Start of ENTRIES SHOWN

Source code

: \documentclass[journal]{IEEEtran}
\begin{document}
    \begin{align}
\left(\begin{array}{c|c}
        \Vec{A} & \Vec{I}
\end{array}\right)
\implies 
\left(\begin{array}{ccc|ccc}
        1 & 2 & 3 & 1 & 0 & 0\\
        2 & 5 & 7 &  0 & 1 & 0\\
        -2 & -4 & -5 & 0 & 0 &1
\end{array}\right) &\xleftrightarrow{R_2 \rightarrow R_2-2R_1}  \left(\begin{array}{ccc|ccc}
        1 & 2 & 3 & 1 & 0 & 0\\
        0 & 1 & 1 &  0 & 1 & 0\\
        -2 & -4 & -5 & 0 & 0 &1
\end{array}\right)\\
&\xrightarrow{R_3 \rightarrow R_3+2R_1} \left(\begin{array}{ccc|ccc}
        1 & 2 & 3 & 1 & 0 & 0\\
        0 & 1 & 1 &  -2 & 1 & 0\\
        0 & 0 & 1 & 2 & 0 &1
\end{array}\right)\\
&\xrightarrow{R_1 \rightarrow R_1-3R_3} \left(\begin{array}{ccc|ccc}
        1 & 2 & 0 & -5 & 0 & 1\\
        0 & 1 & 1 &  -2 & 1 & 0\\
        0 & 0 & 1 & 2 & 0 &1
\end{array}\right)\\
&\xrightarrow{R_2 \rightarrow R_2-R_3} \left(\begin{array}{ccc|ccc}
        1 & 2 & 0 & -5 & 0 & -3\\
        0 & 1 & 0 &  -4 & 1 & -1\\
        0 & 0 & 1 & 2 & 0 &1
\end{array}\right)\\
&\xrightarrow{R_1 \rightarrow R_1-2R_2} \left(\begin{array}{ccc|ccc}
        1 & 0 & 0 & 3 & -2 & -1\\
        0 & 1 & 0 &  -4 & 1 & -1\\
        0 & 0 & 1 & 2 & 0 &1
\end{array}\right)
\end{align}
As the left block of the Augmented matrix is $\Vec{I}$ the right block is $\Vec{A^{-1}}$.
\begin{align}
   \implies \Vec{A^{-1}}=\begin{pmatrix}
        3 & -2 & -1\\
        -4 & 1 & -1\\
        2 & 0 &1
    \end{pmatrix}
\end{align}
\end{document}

End of ENTRIES SHOWN

● **REQUEST**:
Word for word, write out all the lines shown above.

● **OUTPUT FOR THIS EXERCISE**:
Source code

: \documentclass[journal]{IEEEtran}
\begin{document}
    \begin{align}
\left(\begin{array}{c|c}
        \Vec{A} & \Vec{I}
\end{array}\right)
\implies 
\left(\begin{array}{ccc|ccc}
        1 & 2 & 3 & 1 & 0 & 0\\
        2 & 5 & 7 &  0 & 1 & 0\\
        -2 & -4 & -5 & 0 & 0 &1
\end{array}\right) &\xleftrightarrow{R_2 \rightarrow R_2-2R_1}  \left(\begin{array}{ccc|ccc}
        1 & 2 & 3 & 1 & 0 & 0\\
        0 & 1 & 1 &  0 & 1 & 0\\
        -2 & -4 & -5 & 0 & 0 &1
\end{array}\right)\\
&\xrightarrow{R_3 \rightarrow R_3+2R_1} \left(\begin{array}{ccc|ccc}
        1 & 2 & 3 & 1 & 0 & 0\\
        0 & 1 & 1 &  -2 & 1 & 0\\
        0 & 0 & 1 & 2 & 0 &1
\end{array}\right)\\
&\xrightarrow{R_1 \rightarrow R_1-3R_3} \left(\begin{array}{ccc|ccc}
        1 & 2 & 0 & -5 & 0 & 1\\
        0 & 1 & 1 &  -2 & 1 & 0\\
        0 & 0 & 1 & 2 & 0 &1
\end{array}\right)\\
&\xrightarrow{R_2 \rightarrow R_2-R_3} \left(\begin{array}{ccc|ccc}
        1 & 2 & 0 & -5 & 0 & -3\\
        0 & 1 & 0 &  -4 & 1 & -1\\
        0 & 0 & 1 & 2 & 0 &1
\end{array}\right)\\
&\xrightarrow{R_1 \rightarrow R_1-2R_2} \left(\begin{array}{ccc|ccc}
        1 & 0 & 0 & 3 & -2 & -1\\
        0 & 1 & 0 &  -4 & 1 & -1\\
        0 & 0 & 1 & 2 & 0 &1
\end{array}\right)
\end{align}
As the left block of the Augmented matrix is $\Vec{I}$ the right block is $\Vec{A^{-1}}$.
\begin{align}
   \implies \Vec{A^{-1}}=\begin{pmatrix}
        3 & -2 & -1\\
        -4 & 1 & -1\\
        2 & 0 &1
    \end{pmatrix}
\end{align}
\end{document}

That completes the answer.